=== Dataset ===
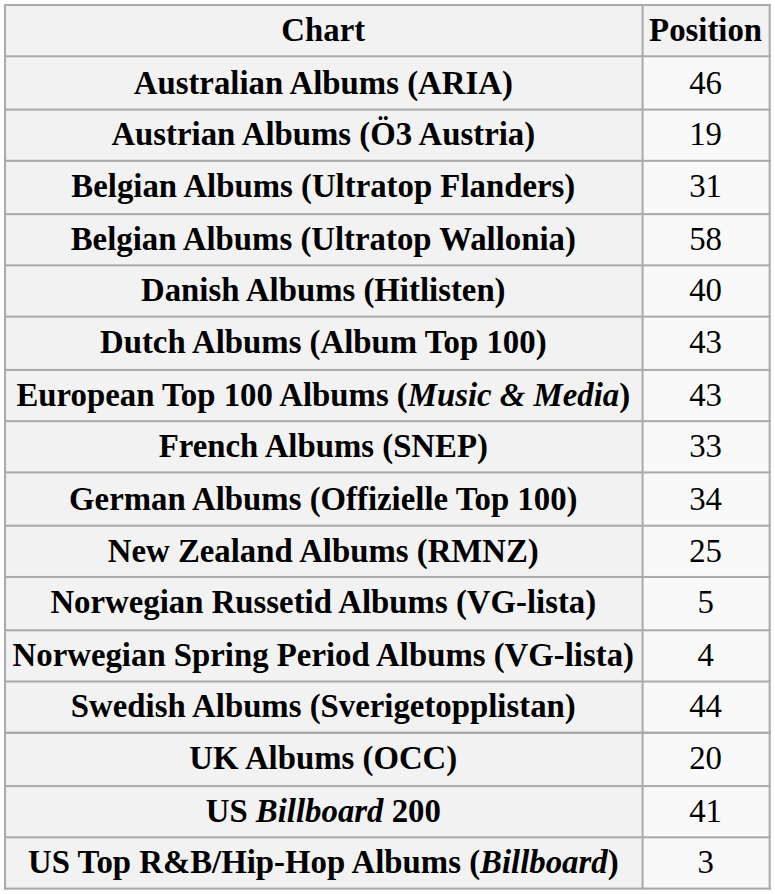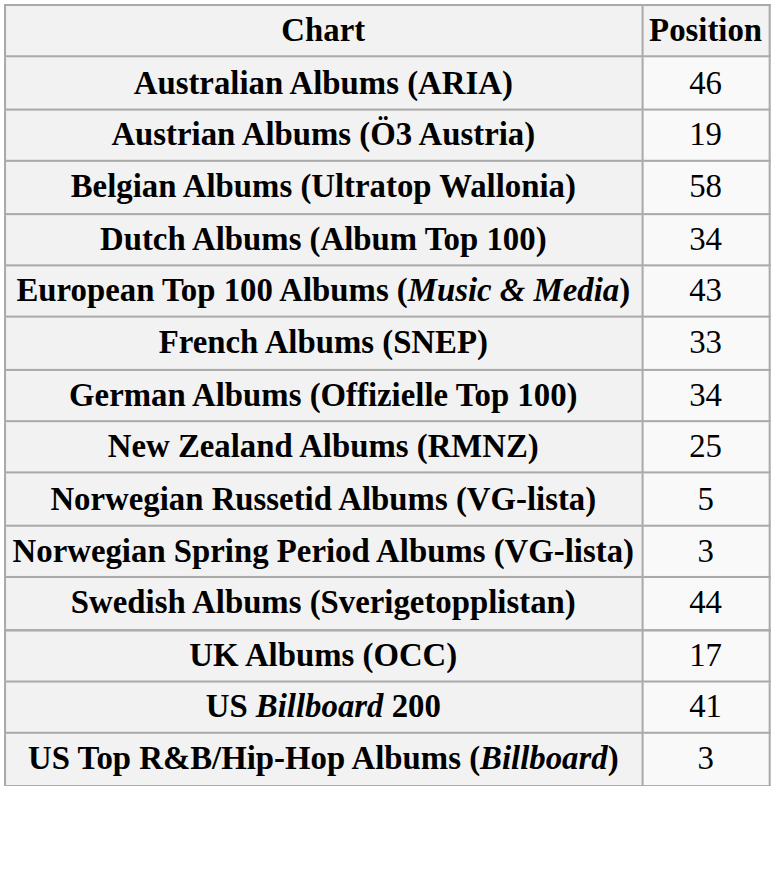- row: Belgian Albums (Ultratop Flanders) | 31
- row: Danish Albums (Hitlisten) | 40
Dutch Albums (Album Top 100) | Position: 43 -> 34
Norwegian Spring Period Albums (VG-lista) | Position: 4 -> 3
UK Albums (OCC) | Position: 20 -> 17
===
• _Given instruction_
Count the lines in the records above that contain the word "Position", matching case exactly, and give only the number.

• _Output of the task_
3